Supplied data |
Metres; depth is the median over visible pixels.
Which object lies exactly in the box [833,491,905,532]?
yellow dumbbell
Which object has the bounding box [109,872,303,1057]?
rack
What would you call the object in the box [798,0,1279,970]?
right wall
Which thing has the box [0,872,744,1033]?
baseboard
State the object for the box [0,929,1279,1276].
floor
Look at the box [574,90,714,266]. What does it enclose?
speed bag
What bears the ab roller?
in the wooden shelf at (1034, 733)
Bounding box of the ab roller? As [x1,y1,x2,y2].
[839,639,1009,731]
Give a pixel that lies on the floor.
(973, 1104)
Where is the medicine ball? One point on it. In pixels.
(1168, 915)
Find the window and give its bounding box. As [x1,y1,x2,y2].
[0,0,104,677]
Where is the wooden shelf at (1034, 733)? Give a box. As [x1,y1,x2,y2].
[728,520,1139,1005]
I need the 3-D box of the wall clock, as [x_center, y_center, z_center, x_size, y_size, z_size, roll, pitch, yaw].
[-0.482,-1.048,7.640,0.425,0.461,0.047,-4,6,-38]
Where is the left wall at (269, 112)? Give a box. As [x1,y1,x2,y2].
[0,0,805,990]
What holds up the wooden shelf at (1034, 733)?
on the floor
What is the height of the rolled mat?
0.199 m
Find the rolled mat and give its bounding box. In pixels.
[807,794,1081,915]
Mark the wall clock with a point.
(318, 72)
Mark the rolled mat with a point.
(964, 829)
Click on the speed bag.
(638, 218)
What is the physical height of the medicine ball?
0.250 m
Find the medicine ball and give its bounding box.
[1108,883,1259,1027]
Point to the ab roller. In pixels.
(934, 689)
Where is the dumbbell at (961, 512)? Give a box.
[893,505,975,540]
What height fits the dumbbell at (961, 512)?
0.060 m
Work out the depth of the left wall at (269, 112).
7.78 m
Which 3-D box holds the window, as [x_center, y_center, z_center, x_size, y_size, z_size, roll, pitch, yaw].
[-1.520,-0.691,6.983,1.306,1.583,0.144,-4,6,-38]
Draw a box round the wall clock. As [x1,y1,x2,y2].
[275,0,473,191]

Work item |
Restate word for word the lines from the one holding "Find the medicine" to the end of the listing, both ends included, and nothing more.

Result of the exercise |
Find the medicine ball and give its bounding box.
[1108,883,1259,1027]
Point to the ab roller. In pixels.
(934, 689)
Where is the dumbbell at (961, 512)? Give a box.
[893,505,975,540]
What height fits the dumbbell at (961, 512)?
0.060 m
Work out the depth of the left wall at (269, 112).
7.78 m
Which 3-D box holds the window, as [x_center, y_center, z_center, x_size, y_size, z_size, roll, pitch, yaw].
[-1.520,-0.691,6.983,1.306,1.583,0.144,-4,6,-38]
Draw a box round the wall clock. As [x1,y1,x2,y2].
[275,0,473,191]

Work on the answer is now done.